Rega Fono MkIII (2017) Moving Magnet Phono Stage Ex Demonstration
For 2017 the new Fono MM is now housed in a brand new redesigned case to match the new Fono MC and Rega's latest range of electronic components offering a modern and sleek look guranteed to integrate in to any hi-fi system.
The RIAA equalization has been split into two stages to minimise interaction. Polyester capacitors have been used in the signal path and polypropylene capacitors are used in the RIAA equalization circuits.
The aesthetic design of the Fono MM was as important as the quality of its electrical capabilities, so it benefits from the same aluminium case as the Rega TTPSU and Fono MC amplifier, giving it a design which offers a familiar feel and moreover brings it in line with its illustrious bigger brothers.
Why do I Need A Separate Phono stage / Pre Amplifier with my Turntable?
RIAA equalisation is a form of pre-emphasis on recording and de-emphasis on playback. A recording is made with the low frequencies reduced and the high frequencies boosted, and on playback the opposite occurs. The net result is a flat frequency response, but with attenuation of high frequency noise such as hiss and clicks that arise from the recording medium. Reducing the low frequencies also limits the excursions the cutter needs to make when cutting a groove. Groove width is thus reduced, allowing more grooves to fit into a given surface area, permitting longer recording times. This also reduces physical stresses on the stylus which might otherwise cause distortion or groove damage during playback.
A potential drawback of the system is that rumble from the playback turntable's drive mechanism is amplified by the low frequency boost that occurs on playback. Players must therefore be designed to limit rumble, more so than if RIAA equalization did not occur.

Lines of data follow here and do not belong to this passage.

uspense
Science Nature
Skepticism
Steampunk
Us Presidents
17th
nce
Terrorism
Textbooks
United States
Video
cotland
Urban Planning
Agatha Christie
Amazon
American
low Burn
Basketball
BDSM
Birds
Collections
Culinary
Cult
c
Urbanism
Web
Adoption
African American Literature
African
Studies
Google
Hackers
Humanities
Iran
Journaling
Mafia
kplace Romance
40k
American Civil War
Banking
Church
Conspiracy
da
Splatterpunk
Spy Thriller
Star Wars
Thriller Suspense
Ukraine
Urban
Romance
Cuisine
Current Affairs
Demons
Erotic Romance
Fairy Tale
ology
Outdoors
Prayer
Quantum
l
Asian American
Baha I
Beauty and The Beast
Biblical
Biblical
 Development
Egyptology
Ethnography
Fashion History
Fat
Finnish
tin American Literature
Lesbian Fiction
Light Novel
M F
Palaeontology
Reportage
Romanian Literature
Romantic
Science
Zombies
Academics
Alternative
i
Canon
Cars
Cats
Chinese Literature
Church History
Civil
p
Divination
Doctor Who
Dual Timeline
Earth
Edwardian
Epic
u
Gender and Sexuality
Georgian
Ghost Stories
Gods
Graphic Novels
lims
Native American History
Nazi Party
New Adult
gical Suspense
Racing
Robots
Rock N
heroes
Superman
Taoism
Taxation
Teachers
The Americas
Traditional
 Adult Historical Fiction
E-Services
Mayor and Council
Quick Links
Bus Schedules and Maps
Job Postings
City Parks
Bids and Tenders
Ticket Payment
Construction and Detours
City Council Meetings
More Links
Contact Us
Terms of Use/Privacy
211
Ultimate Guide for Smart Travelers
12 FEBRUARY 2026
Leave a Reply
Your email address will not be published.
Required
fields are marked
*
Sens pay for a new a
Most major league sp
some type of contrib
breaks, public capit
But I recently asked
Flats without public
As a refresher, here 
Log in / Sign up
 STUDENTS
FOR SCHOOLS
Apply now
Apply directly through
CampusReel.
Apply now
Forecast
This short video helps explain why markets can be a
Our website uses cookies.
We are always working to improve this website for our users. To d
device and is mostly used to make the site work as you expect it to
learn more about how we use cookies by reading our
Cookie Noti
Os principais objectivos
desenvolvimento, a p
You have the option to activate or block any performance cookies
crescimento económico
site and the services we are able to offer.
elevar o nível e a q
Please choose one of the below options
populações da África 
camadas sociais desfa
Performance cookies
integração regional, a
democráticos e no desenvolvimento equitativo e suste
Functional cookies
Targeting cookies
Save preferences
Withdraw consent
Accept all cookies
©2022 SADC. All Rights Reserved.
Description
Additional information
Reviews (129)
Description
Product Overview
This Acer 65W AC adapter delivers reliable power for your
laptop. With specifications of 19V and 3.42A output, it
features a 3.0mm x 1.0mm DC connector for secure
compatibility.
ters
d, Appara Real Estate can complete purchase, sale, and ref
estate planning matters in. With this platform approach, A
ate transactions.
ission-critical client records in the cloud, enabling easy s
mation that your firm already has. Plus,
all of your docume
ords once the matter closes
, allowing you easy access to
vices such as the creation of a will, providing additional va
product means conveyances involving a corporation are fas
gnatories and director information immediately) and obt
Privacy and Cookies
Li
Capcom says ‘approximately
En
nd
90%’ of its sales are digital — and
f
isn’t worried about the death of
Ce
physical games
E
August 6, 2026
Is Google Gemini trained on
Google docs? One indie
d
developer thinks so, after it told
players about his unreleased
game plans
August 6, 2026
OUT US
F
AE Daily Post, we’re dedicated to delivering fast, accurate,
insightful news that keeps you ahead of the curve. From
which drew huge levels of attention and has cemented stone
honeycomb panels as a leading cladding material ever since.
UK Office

RIAA equalization is not a simple low-pass filter. It defines transition points in three places: 75 µs, 318 µs and 3180 µs, which correspond to 2122 Hz, 500 Hz and 50 Hz (rounded values). Implementing this characteristic is not especially difficult, but is more involved than a simple amplifier. In the past, almost all hi-fi preamplifiers, integrated amplifiers, and receivers had a built-in phono preamplifier with the RIAA characteristic, but it is often omitted in modern designs, due to the gradual obsolescence of vinyl records. Add-on phono preamplifiers with the RIAA equalization curve are available; these adapt a magnetic phono cartridge to an unbalanced −10 dB consumer line-level RCA input. Some modern turntables feature built-in preamplification to the RIAA standard. Special preamplifiers are also available for the various equalisation curves used on pre-1954 records.